Mortels

La mortalité est un critère d'évaluation particulièrement déterminant. Mais, lors d'un essai, après quel délai mesurer la mortalité ? À très long terme, tout le monde meurt… À trop court terme, l'évolution naturelle de certaines maladies rend peu probable l'observation de morts, avec des résultats ininterprétables. Mais il n'y a pas que la maladie qui tue. Parfois c'est le médicament. Et quand un médicament parvient sur le marché, il n'en sort pas avant des années (lire aussi "Retraits de médicaments du marché pour effets indésirables : nombreux mais souvent tardifs").

Ainsi, dans l'évaluation des anticancéreux, particulièrement toxiques, il n'est pas rare de constater à la fois un allongement modeste de la durée de survie au bout de plusieurs mois de traitement, mais aussi un excès de mortalité précoce en raison de la toxicité du traitement.

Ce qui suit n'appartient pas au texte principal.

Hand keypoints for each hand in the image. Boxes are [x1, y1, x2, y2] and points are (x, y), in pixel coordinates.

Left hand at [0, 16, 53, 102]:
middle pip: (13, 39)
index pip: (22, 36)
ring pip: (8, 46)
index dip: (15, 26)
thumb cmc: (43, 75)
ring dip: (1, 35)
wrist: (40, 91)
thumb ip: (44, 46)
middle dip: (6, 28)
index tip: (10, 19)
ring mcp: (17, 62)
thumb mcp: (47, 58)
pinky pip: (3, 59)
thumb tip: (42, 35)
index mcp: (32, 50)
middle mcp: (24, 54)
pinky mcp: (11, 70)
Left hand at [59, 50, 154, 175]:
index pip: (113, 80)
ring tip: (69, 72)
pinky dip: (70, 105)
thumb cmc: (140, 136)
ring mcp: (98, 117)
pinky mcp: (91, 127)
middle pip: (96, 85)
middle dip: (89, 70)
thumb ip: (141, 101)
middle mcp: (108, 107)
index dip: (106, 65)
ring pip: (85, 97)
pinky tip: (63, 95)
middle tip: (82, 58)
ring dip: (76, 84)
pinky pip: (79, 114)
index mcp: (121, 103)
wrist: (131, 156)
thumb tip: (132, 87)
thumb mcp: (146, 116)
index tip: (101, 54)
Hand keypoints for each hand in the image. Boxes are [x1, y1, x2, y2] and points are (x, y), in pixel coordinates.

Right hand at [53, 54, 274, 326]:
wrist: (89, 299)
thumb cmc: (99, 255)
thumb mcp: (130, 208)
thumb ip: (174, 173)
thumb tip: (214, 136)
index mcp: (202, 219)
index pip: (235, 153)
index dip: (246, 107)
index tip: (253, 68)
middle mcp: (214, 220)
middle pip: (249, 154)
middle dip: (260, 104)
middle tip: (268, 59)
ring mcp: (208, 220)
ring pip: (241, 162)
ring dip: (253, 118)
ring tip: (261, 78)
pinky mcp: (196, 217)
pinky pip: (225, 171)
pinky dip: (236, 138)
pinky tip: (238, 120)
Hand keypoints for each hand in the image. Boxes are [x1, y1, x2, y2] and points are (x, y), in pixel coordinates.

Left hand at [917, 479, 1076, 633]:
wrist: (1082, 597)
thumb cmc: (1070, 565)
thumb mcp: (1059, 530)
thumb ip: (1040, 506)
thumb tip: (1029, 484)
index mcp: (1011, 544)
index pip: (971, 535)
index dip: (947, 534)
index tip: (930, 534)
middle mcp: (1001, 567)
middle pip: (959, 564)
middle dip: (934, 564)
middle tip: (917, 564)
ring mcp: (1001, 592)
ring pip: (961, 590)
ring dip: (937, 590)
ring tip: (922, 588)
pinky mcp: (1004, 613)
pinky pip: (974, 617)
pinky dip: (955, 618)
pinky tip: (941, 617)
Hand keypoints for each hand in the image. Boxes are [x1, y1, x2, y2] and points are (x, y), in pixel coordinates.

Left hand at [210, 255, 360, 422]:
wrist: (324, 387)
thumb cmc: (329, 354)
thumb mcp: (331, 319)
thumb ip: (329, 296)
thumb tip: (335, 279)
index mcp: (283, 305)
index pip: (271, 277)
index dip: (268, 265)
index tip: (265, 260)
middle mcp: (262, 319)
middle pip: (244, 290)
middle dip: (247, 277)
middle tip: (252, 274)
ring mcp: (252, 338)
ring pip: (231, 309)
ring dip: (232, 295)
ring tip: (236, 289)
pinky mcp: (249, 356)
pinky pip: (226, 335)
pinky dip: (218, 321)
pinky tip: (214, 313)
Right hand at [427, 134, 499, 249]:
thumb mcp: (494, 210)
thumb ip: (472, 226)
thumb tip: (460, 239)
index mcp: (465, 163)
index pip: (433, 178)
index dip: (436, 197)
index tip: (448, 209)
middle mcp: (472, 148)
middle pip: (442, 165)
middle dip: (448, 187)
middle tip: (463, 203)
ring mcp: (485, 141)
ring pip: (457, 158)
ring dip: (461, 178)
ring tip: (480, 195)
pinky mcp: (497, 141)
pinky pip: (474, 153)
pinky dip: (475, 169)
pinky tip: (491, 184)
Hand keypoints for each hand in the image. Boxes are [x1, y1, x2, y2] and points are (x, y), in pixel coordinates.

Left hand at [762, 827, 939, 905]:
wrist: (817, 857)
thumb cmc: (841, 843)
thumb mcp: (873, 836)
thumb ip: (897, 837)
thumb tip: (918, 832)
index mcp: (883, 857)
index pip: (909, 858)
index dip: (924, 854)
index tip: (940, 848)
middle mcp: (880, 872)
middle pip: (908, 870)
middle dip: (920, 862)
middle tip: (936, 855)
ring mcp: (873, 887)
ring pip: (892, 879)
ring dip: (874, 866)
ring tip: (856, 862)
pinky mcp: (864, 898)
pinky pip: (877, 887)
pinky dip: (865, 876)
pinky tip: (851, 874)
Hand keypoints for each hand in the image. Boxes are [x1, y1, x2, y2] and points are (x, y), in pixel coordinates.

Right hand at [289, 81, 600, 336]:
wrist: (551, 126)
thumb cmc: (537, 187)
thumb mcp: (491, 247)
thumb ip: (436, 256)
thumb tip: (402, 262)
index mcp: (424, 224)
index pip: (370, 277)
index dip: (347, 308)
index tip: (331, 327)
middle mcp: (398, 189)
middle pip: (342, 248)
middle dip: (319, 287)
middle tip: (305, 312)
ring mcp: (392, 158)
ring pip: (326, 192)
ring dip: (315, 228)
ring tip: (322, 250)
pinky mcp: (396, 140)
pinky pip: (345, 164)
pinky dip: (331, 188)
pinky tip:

Le lévosimendan (Zimino°, lire aussi "lévosimendan (Zimino°) et décompensation d'une insuffisance cardiaque") est un cardiotonique autorisé pour des patients atteints d'insuffisance cardiaque chronique sévère en décompensation aiguë. Chez ces patients au cœur très fatigué, il est prévisible qu'une stimulation expose parfois à une mort rapide. C'est une question restée non résolue avec d'autres cardiotoniques. Pourtant, l'évaluation clinique du lévosimendan n'a pas été conçue pour répondre à cette question. Ni même après avoir constatéune surmortalité numérique dans le groupe lévosimendan dans les premiers jours de l'essai par rapport au groupe placebo. L'éventualité que le médicament puisse être mortel n'a tout simplement pas été prise en compte.

Gardons les yeux ouverts. Les médicaments sont un outil parfois utile pour améliorer la santé, mais ils sont souvent dangereux, au point d'être parfois mortels. L'évaluation des médicaments doit aider à regarder la réalité en face, et non à poser un voile pudique sur une mauvaise nouvelle qu'on ne voudrait pas connaître.